Sunday, January 15, 2012

Surat Cinta untuk Caramel Macchiato

macchiato

Hai, modifikasi larutan kafein yang begitu cantik. Apa kabarmu? Lama kita tak saling mengecup. Ketika aku mengetikkan kata demi kata ini untukmu, seluruh asosiasi itu pun muncul: kedai kopi dengan jendela kaca yang lebar, bening; sofa empuk untuk berlama-lama bercengkerama; dan tentu saja kau, mendiami gelas keramik putih bersih. Sesekali ditemani cookies coklat kering.

Kau tahu? Alam berkonspirasi 'menyisihkan' tempat untuk benih kopi tumbuh, juga tebu; yang nanti bertransformasi menjadi karamel. Jadi, dapat dikatakan, kamu itu semacam harmoni alam, bukan masterpiece para barista. Menurutku, mereka hanya segelintir orang yang memahami sinkronisasi, hingga akhirnya kau pun 'terlahir'. Sekali lagi, sebagai salah satu harmoni alam. Hadiah dari-Nya yang sayang untuk dilewatkan.

Sejak pertama, kamu sudah membuatku jatuh cinta. Terutama karena tekstur rasamu yang unik; kopi, karamel, dan cream dalam bentuk foam; bercampur menjadi satu. Begitu menyenangkan untuk dinikmati. Menikmatimu, seakan melihat cerminan hidup: ada pahit, dan juga manis. 
Sayang, hidup tidak seperti kamu, yang bisa sesuka hati kutambahkan karamel, atau foam, atau bahkan bubuk kayu manis--untuk sedikit menghilangkan rasa pahit dari kopi.
Aku tak bisa 'meracik' hidup.

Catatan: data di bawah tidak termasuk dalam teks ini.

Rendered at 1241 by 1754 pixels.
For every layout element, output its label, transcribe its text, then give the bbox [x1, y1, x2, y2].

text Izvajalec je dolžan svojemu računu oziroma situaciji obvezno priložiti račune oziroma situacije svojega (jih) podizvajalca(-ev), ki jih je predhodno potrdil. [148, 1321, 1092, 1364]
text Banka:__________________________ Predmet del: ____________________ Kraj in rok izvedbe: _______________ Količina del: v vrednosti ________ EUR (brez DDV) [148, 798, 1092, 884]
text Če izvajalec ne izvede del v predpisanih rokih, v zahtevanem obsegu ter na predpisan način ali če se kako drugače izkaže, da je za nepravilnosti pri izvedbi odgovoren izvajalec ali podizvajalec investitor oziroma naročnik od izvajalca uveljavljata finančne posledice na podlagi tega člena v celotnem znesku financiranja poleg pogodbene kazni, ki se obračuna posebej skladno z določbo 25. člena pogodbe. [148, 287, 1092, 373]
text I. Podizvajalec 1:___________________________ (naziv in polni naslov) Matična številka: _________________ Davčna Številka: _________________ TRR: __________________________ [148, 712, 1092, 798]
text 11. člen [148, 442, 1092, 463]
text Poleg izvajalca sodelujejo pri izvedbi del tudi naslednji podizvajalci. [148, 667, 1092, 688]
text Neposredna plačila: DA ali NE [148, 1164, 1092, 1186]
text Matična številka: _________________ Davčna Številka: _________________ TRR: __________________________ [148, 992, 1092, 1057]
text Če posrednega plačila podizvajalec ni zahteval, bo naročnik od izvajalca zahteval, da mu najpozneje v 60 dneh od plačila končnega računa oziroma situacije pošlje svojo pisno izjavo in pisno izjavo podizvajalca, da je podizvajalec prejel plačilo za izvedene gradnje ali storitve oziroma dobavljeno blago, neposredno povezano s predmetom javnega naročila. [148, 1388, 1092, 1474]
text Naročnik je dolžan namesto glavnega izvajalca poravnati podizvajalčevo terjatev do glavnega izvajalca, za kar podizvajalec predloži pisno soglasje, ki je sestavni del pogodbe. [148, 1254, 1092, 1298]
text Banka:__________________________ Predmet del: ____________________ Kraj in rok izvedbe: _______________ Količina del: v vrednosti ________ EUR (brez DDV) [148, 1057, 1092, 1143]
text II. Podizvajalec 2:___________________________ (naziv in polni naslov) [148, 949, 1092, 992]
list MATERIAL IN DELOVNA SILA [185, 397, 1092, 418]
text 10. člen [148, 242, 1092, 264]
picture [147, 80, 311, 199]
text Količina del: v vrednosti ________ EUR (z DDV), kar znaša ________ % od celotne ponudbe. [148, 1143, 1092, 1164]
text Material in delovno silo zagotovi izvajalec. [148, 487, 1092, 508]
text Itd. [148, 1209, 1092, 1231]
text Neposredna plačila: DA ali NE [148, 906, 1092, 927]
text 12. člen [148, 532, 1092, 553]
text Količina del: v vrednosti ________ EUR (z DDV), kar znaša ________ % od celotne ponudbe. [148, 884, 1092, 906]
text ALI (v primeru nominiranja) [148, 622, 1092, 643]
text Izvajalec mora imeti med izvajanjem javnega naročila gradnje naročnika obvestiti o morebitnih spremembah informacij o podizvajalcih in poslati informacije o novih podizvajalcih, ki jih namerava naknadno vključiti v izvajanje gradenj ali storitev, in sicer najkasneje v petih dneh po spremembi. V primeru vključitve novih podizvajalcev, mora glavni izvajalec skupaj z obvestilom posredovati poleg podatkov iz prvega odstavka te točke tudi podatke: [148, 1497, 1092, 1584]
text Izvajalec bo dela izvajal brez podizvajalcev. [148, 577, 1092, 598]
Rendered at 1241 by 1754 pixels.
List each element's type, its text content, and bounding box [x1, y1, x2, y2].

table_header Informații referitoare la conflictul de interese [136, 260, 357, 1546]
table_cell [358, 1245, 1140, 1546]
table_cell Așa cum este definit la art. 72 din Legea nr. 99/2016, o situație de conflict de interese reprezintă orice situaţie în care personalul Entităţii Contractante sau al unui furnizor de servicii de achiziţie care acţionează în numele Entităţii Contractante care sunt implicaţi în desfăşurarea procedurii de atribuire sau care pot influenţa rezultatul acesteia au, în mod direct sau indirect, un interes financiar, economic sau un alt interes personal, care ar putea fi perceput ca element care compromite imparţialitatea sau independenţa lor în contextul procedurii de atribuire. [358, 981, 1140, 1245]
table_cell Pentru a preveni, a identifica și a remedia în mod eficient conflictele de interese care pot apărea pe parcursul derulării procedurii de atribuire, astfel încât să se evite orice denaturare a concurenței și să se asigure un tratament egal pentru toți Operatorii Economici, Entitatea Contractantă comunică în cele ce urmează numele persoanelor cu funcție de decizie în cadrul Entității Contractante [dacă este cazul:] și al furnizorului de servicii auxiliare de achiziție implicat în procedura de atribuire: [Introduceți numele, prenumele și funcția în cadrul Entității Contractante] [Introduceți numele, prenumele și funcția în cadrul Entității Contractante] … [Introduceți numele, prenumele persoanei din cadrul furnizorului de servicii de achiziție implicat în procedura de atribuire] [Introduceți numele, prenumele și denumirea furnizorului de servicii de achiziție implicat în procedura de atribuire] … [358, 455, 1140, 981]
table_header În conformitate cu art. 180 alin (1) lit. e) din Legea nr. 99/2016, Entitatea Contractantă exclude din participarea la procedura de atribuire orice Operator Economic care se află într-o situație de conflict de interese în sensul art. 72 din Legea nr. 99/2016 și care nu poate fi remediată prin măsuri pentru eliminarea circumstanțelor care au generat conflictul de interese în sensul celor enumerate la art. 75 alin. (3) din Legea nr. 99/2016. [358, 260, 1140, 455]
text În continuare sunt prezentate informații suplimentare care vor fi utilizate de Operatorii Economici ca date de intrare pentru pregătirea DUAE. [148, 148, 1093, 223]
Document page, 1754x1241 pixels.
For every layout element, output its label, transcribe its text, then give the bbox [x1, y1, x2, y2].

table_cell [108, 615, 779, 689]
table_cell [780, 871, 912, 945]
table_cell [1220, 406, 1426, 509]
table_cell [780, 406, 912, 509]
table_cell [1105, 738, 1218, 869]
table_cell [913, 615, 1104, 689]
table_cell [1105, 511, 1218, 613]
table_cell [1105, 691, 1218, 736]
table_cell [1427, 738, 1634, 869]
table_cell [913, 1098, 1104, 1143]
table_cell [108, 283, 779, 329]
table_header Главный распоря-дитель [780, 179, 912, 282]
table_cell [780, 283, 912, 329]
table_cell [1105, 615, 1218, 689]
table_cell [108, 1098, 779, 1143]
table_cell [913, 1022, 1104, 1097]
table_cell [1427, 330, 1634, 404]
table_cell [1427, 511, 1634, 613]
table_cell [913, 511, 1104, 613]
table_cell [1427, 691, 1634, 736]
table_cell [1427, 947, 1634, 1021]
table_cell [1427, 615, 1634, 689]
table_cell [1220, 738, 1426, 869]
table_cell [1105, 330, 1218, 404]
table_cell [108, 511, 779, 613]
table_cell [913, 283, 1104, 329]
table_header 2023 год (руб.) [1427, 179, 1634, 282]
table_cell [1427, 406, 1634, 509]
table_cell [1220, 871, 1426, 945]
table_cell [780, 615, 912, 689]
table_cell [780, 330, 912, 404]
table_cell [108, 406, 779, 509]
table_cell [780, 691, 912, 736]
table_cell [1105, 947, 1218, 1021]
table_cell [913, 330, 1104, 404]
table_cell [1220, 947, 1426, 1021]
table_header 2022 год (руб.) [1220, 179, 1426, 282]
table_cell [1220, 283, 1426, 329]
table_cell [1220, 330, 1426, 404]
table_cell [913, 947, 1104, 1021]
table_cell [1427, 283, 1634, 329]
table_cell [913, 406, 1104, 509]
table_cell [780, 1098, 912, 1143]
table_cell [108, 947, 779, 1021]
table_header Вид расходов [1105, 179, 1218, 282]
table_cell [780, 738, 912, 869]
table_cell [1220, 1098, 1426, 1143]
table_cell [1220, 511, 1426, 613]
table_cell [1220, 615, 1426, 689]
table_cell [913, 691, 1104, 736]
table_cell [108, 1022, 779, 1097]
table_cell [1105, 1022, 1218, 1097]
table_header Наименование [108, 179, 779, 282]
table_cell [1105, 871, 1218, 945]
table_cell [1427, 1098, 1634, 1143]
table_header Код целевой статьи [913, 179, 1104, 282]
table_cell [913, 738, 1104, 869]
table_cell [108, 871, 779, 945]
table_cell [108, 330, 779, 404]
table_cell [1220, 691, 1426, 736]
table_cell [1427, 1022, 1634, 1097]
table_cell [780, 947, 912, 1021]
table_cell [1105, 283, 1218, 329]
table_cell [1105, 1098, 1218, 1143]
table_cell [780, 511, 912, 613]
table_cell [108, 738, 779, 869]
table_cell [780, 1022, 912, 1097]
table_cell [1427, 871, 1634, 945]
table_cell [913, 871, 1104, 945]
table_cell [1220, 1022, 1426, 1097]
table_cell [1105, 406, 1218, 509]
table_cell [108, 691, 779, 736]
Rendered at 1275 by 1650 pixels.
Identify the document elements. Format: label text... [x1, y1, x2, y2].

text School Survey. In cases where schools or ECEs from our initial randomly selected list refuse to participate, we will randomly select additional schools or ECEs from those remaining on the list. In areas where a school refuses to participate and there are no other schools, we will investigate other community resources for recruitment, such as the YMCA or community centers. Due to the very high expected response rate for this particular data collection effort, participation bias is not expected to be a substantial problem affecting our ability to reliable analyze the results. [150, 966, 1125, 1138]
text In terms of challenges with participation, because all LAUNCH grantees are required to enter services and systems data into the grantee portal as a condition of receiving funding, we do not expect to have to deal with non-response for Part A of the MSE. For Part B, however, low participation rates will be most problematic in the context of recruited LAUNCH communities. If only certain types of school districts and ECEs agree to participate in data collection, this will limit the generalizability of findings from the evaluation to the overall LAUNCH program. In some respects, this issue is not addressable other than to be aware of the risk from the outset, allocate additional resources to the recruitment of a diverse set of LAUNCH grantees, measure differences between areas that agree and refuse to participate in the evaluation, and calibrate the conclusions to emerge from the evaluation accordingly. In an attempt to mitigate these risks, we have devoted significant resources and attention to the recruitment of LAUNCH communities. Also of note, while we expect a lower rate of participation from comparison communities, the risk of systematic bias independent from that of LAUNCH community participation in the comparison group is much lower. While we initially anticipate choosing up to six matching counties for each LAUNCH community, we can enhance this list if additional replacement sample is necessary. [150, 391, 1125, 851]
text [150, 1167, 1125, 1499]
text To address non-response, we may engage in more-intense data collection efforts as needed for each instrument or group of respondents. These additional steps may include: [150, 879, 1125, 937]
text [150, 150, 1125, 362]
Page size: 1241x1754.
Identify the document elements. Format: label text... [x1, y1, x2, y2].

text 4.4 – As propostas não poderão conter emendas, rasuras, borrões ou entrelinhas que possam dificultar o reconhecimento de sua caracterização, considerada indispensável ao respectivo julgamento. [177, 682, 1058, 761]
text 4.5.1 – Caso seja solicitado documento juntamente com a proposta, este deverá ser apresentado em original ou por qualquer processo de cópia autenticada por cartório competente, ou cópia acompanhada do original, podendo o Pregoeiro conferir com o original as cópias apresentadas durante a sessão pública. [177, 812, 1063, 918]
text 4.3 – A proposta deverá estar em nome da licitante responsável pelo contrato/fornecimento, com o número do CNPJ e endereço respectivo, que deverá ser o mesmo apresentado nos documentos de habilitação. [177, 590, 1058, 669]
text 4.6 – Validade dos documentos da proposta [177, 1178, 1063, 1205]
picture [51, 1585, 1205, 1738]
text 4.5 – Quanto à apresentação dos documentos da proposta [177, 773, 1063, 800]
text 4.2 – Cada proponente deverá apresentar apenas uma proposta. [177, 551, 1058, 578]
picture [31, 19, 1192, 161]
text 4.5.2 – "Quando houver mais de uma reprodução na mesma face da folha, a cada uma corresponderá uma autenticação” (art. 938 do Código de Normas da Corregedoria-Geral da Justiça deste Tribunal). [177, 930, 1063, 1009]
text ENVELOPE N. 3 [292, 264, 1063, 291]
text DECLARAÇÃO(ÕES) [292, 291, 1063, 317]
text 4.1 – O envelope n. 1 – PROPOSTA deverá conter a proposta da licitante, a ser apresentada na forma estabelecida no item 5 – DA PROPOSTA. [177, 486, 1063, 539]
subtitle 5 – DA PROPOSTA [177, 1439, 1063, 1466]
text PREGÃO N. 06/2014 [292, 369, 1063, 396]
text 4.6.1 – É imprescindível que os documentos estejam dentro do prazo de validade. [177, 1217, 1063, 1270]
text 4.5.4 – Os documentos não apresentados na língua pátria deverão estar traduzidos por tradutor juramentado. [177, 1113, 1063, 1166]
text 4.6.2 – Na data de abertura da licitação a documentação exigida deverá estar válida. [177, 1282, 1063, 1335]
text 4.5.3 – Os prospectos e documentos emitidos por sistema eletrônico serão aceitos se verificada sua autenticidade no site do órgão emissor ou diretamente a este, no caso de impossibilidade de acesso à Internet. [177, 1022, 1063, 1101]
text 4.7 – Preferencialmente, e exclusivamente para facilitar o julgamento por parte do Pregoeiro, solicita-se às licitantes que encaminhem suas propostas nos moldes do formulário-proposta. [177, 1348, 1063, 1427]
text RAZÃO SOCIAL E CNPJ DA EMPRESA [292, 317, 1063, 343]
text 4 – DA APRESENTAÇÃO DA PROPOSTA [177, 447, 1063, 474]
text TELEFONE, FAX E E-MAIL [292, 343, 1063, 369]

Karena hanya Dia yang tahu formulanya. Aku hanya mengikuti, meneguk semua yang Dia berikan. Namun seringkali, aku lalai ketika mencicipinya. Saat manis yang kukecap, aku terlena. Saat pahit yang kukecap, aku kecewa. Aku bubuhkan banyak pemanis buatan agar pahit itu hilang. Manis, memang. Tapi ternyata membunuhku pelan-pelan.


Sungguh, ingin rasanya memesanmu lagi, dan lagi. Semoga kelak aku punya kedai kopi sendiri.